Segundo os despachantes, o contribuinte chegar a gastar R$ 490 para transferir um veículo. Neste total já está inserido o valor da vistoria, oficialmente 'válida por até 30 dias'. No entanto, se dentro deste prazo o mesmo carro recém-vistoriado for revendido, será necessário passar de novo pelo serviço e claro, pagar. Em caso de perda do CRLV (Certificado de Registro e Licenciamento do Veículo), o contribuinte terá de desembolsar algo em torno de R$ 300, com inspeção entre outros custos, conforme os despachantes.

Marcelo Anderson Miranda, presidente do Sindvel-MS (Sindicato dos Revendedores de Veículos Automotores de Campo Grande), também questiona os gastos. “Tinha que ser uma cobrança irrisória, hoje tudo o que você for fazer no Detran-MS é cobrado. Existe custo para você transferir e agora essa para licenciar carro com mais de cinco anos de uso. Não sou contra, mas essa vistoria deveria custar algo em torno de R$ 30”, diz.

Os empresários e autônomos que trabalham com a venda de veículos usados também reclamam. Muitas vezes precisam fazer o procedimento conhecido como 'dupla transferência', quando a titularidade de um automóvel, por exemplo, passa para o nome de uma pessoa e daquela já é transferida para um comprador final.

 

Joaquim Nantes trabalha no ramo há 20 anos e diz que muita gente chega a deixar a compra do carro para outro momento por causa do valor da transferência.

“Estamos em uma fase difícil e muita gente não tem o dinheiro para fazer a transferência do carro.
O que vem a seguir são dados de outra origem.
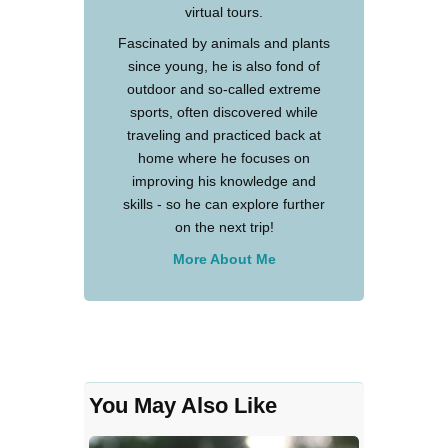
virtual tours.
Fascinated by animals and plants
since young, he is also fond of
outdoor and so-called extreme
sports, often discovered while
traveling and practiced back at
home where he focuses on
improving his knowledge and
skills - so he can explore further
on the next trip!
More About Me
You May Also Like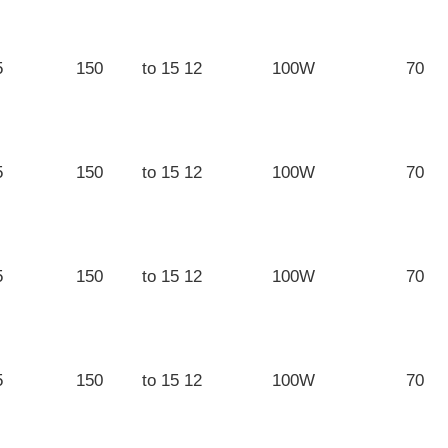
5
150
12 to 15
100W
70
5
150
12 to 15
100W
70
5
150
12 to 15
100W
70
5
150
12 to 15
100W
70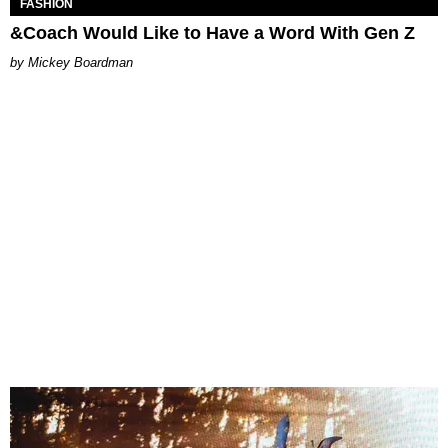
FASHION
&Coach Would Like to Have a Word With Gen Z
Mickey Boardman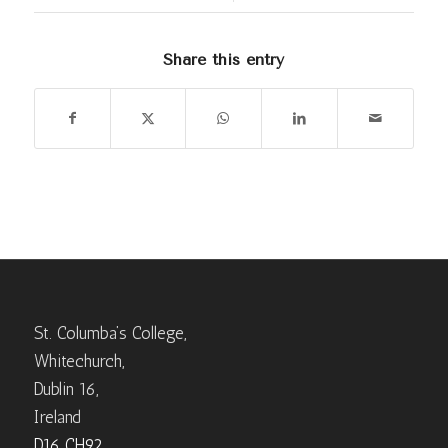
Share this entry
St. Columba’s College,
Whitechurch,
Dublin 16,
Ireland
D16 CH92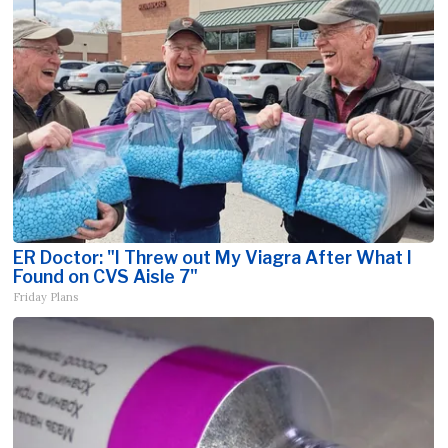
ER Doctor: "I Threw out My Viagra After What I
Found on CVS Aisle 7"
Friday Plans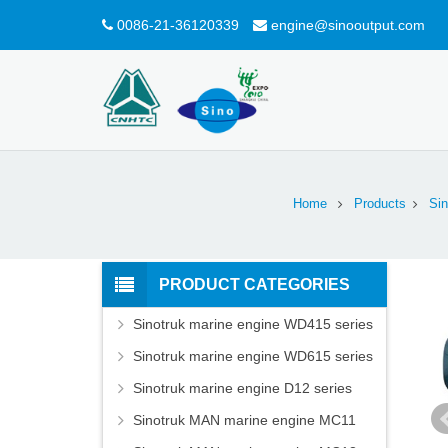
0086-21-36120339
engine@sinooutput.com
Home
Products
Sin
PRODUCT CATEGORIES
Sinotruk marine engine WD415 series
Sinotruk marine engine WD615 series
Sinotruk marine engine D12 series
Sinotruk MAN marine engine MC11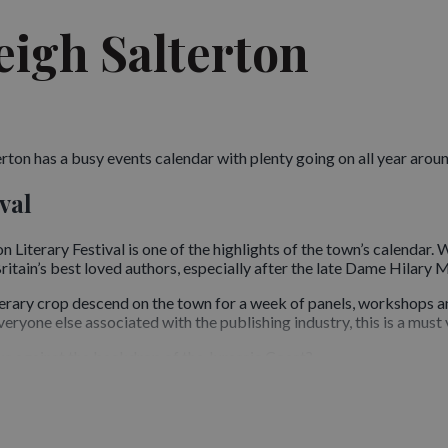
eigh Salterton
ton has a busy events calendar with plenty going on all year around,
val
n Literary Festival is one of the highlights of the town’s calendar.
itain’s best loved authors, especially after the late Dame Hilary M
iterary crop descend on the town for a week of panels, workshops a
eryone else associated with the publishing industry, this is a must v
s against the backdrop of the Jurassic Coast?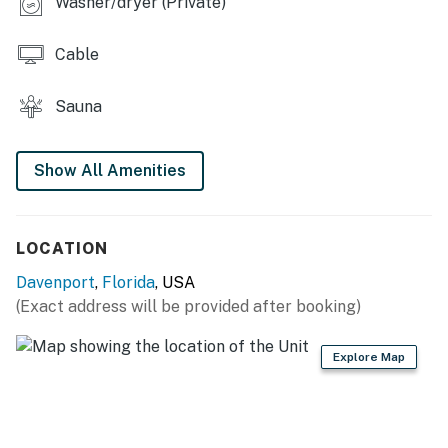
Washer/dryer (Private)
you're used to, like central AC and a private
washer/dryer, with the bonus of an on-site fantasyland
Cable
of entertainment.
Guests of this home will have full access to the resort's
Sauna
amenities, including four heated pools, a splash pad,
hot tubs, hammocks, and charcoal grills. Athletic
Show All Amenities
courts include tennis, basketball, and sand volleyball,
along with shuffleboard and cornhole games. The
clubhouse features a fitness center, 24-hour sauna,
library, computer workstation and fax machine, and the
LOCATION
full-service Cenote Day Spa.
Davenport
,
Florida
, USA
(Exact address will be provided after booking)
Things to know
High-speed WiFi
24-four front desk
Explore Map
Gated entrance and on-site security
Shared fishing dock
Tennis rackets provided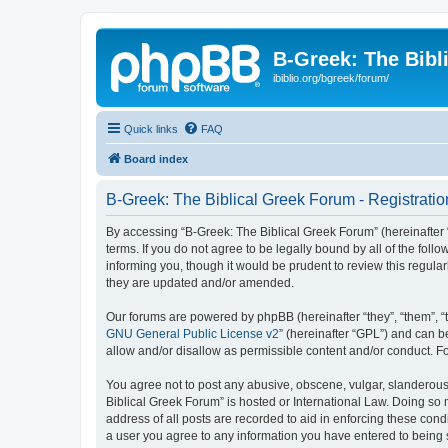
B-Greek: The Bibl
ibiblio.org/bgreek/forum/
Quick links
FAQ
Board index
B-Greek: The Biblical Greek Forum - Registratio
By accessing “B-Greek: The Biblical Greek Forum” (hereinafter “
terms. If you do not agree to be legally bound by all of the fo
informing you, though it would be prudent to review this regul
they are updated and/or amended.
Our forums are powered by phpBB (hereinafter “they”, “them”, “
GNU General Public License v2
” (hereinafter “GPL”) and can
allow and/or disallow as permissible content and/or conduct. F
You agree not to post any abusive, obscene, vulgar, slanderous, 
Biblical Greek Forum” is hosted or International Law. Doing so
address of all posts are recorded to aid in enforcing these cond
a user you agree to any information you have entered to being st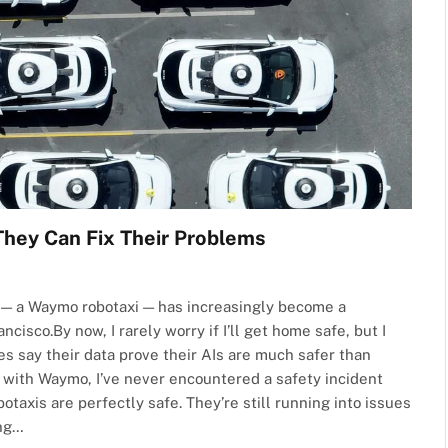
They Can Fix Their Problems
AI — a Waymo robotaxi — has increasingly become a
cisco.By now, I rarely worry if I’ll get home safe, but I
es say their data prove their AIs are much safer than
d with Waymo, I’ve never encountered a safety incident
otaxis are perfectly safe. They’re still running into issues
ing…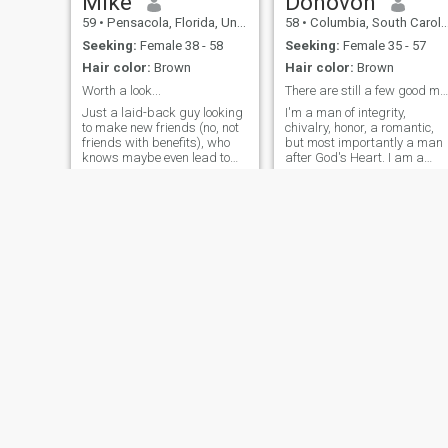
Mike
Donovon
59
•
Pensacola, Florida, United States
58
•
Columbia, South Carolina, United States
Seeking:
Female 38 - 58
Seeking:
Female 35 - 57
Hair color:
Brown
Hair color:
Brown
Worth a look...
There are still a few good men left in this world.
Just a laid-back guy looking
I'm a man of integrity,
to make new friends (no, not
chivalry, honor, a romantic,
friends with benefits), who
but most importantly a man
knows maybe even lead to
after God's Heart. I am a
much more. I enjoy good
man that goes into every
conversation, good food, and
relationship not expecting
good times (that means most
what I can get out of the
things active and/or
relationship but instead
outdoors, fitness is important
what can I do to better the
to me
relationship.
Gerald
Pierre
62
•
Lawrence, Kansas, United States
30
•
Atlanta, Georgia, United States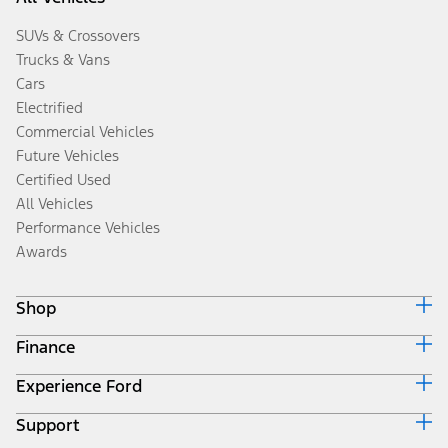
SUVs & Crossovers
Trucks & Vans
Cars
Electrified
Commercial Vehicles
Future Vehicles
Certified Used
All Vehicles
Performance Vehicles
Awards
Shop
Finance
Build & Price
Search Inventory
Experience Ford
Ford Credit Home
Get a Quote
Why Ford Credit
Trade-In Value
Support
Corporate
Finance Options
Towing Guides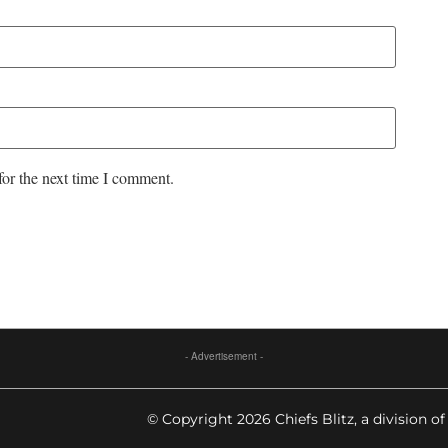
for the next time I comment.
- Advertisement -
© Copyright 2026 Chiefs Blitz, a division of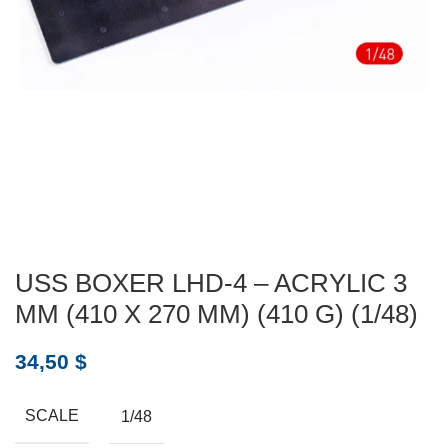
USS BOXER LHD-4 – ACRYLIC 3
MM (410 X 270 MM) (410 G) (1/48)
34,50
$
SCALE
1/48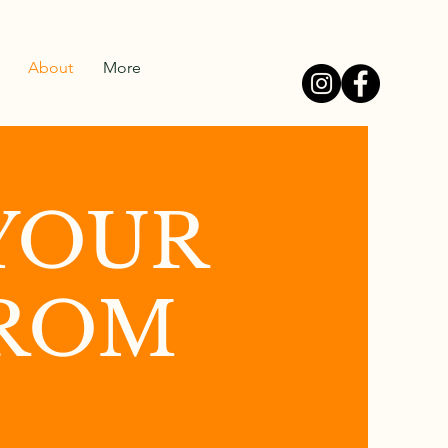
About
More
YOUR
FROM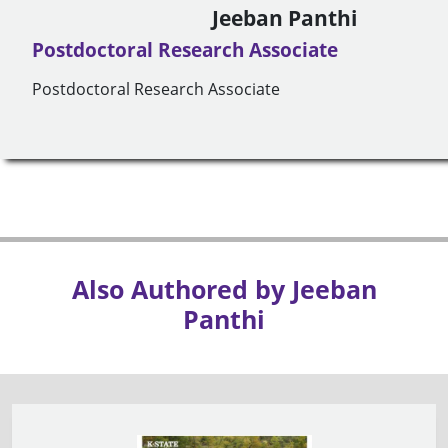
Jeeban Panthi
Postdoctoral Research Associate
Postdoctoral Research Associate
Also Authored by Jeeban
Panthi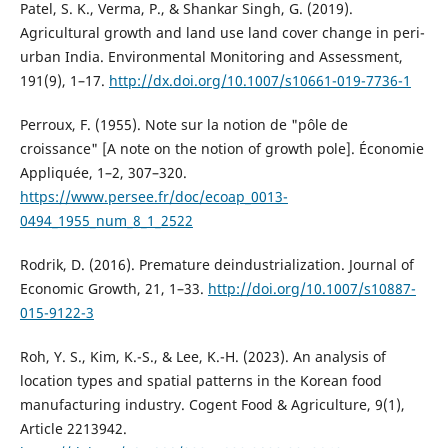
Patel, S. K., Verma, P., & Shankar Singh, G. (2019).
Agricultural growth and land use land cover change in peri-
urban India. Environmental Monitoring and Assessment,
191(9), 1–17.
http://dx.doi.org/10.1007/s10661-019-7736-1
Perroux, F. (1955). Note sur la notion de "pôle de
croissance" [A note on the notion of growth pole]. Économie
Appliquée, 1–2, 307–320.
https://www.persee.fr/doc/ecoap_0013-
0494_1955_num_8_1_2522
Rodrik, D. (2016). Premature deindustrialization. Journal of
Economic Growth, 21, 1–33.
http://doi.org/10.1007/s10887-
015-9122-3
Roh, Y. S., Kim, K.-S., & Lee, K.-H. (2023). An analysis of
location types and spatial patterns in the Korean food
manufacturing industry. Cogent Food & Agriculture, 9(1),
Article 2213942.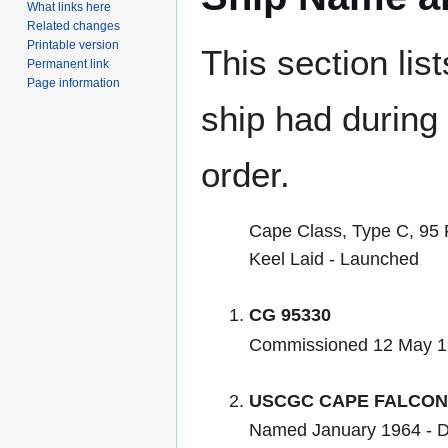
What links here
Related changes
Printable version
This section lis
Permanent link
Page information
ship had during i
order.
Cape Class, Type C, 95 
Keel Laid - Launched
CG 95330
Commissioned 12 May 
USCGC CAPE FALCON
Named January 1964 - 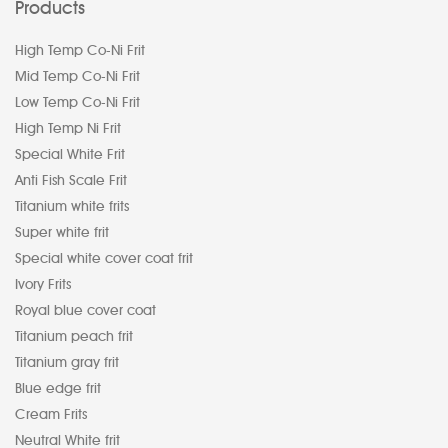
Products
High Temp Co-Ni Frit
Mid Temp Co-Ni Frit
Low Temp Co-Ni Frit
High Temp Ni Frit
Special White Frit
Anti Fish Scale Frit
Titanium white frits
Super white frit
Special white cover coat frit
Ivory Frits
Royal blue cover coat
Titanium peach frit
Titanium gray frit
Blue edge frit
Cream Frits
Neutral White frit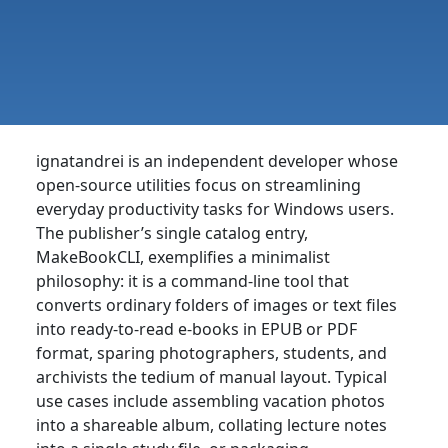
ignatandrei is an independent developer whose
open-source utilities focus on streamlining
everyday productivity tasks for Windows users.
The publisher’s single catalog entry,
MakeBookCLI, exemplifies a minimalist
philosophy: it is a command-line tool that
converts ordinary folders of images or text files
into ready-to-read e-books in EPUB or PDF
format, sparing photographers, students, and
archivists the tedium of manual layout. Typical
use cases include assembling vacation photos
into a shareable album, collating lecture notes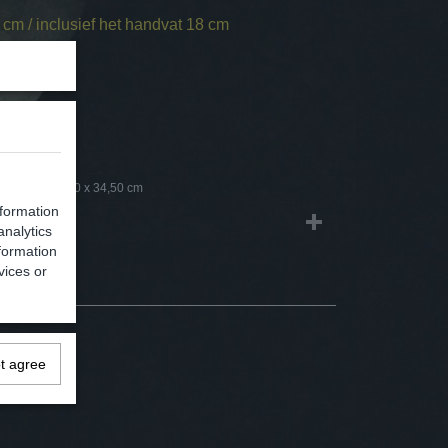
cm / inclusief het handvat 18 cm
1,50 Kg
3,00 Kg
18 x 15,50 x 34,50 cm
nformation
analytics
formation
vices or
ot agree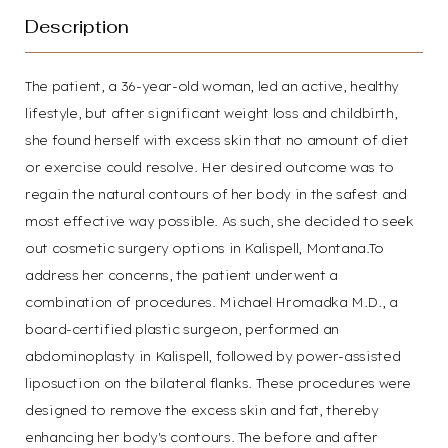
Description
The patient, a 36-year-old woman, led an active, healthy
lifestyle, but after significant weight loss and childbirth,
T+
↔
she found herself with excess skin that no amount of diet
or exercise could resolve. Her desired outcome was to
Larger Text
Text Spacing
regain the natural contours of her body in the safest and
most effective way possible. As such, she decided to seek
out cosmetic surgery options in Kalispell, Montana.To
address her concerns, the patient underwent a
combination of procedures. Michael Hromadka M.D., a
board-certified plastic surgeon, performed an
abdominoplasty in Kalispell, followed by power-assisted
liposuction on the bilateral flanks. These procedures were
designed to remove the excess skin and fat, thereby
enhancing her body's contours. The before and after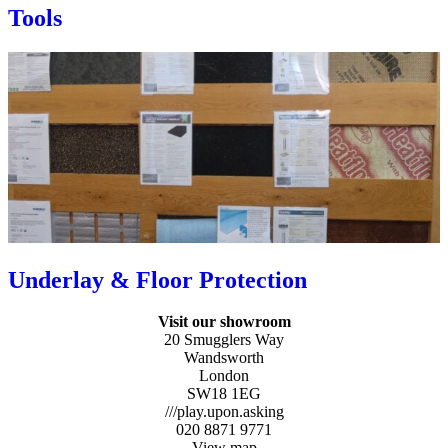
Tools
Underlay & Floor Protection
Visit our showroom
20 Smugglers Way
Wandsworth
London
SW18 1EG
///play.upon.asking
020 8871 9771
View map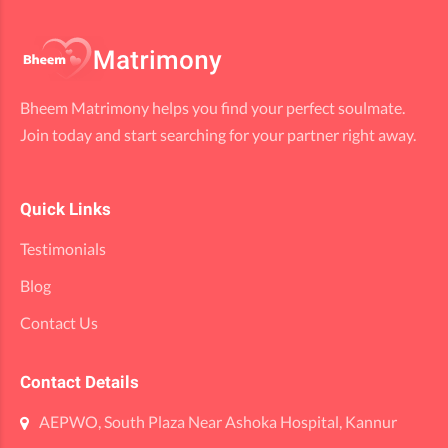
Bheem Matrimony helps you find your perfect soulmate.
Join today and start searching for your partner right away.
Quick Links
Testimonials
Blog
Contact Us
Contact Details
AEPWO, South Plaza Near Ashoka Hospital, Kannur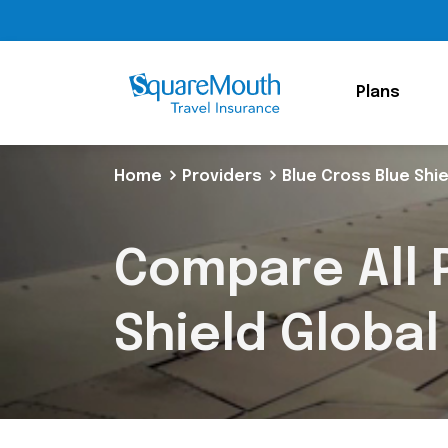
Plans
Home
Providers
Blue Cross Blue Shie
Compare All P
Shield Global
O licenciamento é a mesma coisa, muita gente deixa de licenciar por causa dessa cobrança abusiva”, comenta.

Herança Puccinelli

Ele se refere ao decreto deixado pelo ex-governador André Puccinelli (PMDB) no final do mandato, obrigando todos os carros com mais de 5 anos de uso a passarem por vistoria anual, com custo extra de até R$ 120,35 na documentação. O governador Reinaldo Azambuja (PSDB) resistiu ao apelo dos deputados para cancelar a cobrança.

Esta vistoria, no entanto, custa R$ 103,45 se feito pelo Detran-MS e sobe até para R$ 120 nas credenciadas. O intuito da vistoria obrigatória para carros com mais de cinco anos de uso, na teoria, seria para tirar carros em más condições de tráfego das ruas. Apesar de ainda não ter tido mudanças evidentes, Reinaldo Azambuja (PSDB), atual governador do Estado, chegou a admitir durante agendas públicas, que a cobrança poderia ser revista, mas recuou, pressionando os deputados para não derrubarem o decreto de Puccinelli.

'Vista grossa'

O trabalho desempenhado pelas vistoriadoras credenciadas ao Detran-MS (Departamento Estadual de Trânsito) tem sido questionado em Campo Grande. O Jornal Midiamax fez teste com o auxílio de um mecânico e levou o mesmo veículo, com alterações propositais no sistema de freio e suspensão, foi liberado pelas empresas sem elas ao menos notarem os 'defeitos' provocados.

O teste derruba o argumento do diretor-presidente do Detran-MS, de que a vistoria anual serviria para 'diminuir acidentes' tirando das ruas carros sem condições de circulação com segurança. A reportagem pediu ao órgão dados sobre qual a idade média dos veículos envolvidos em acidentes de trânsito em MS, mas até o momento não obteve retorno.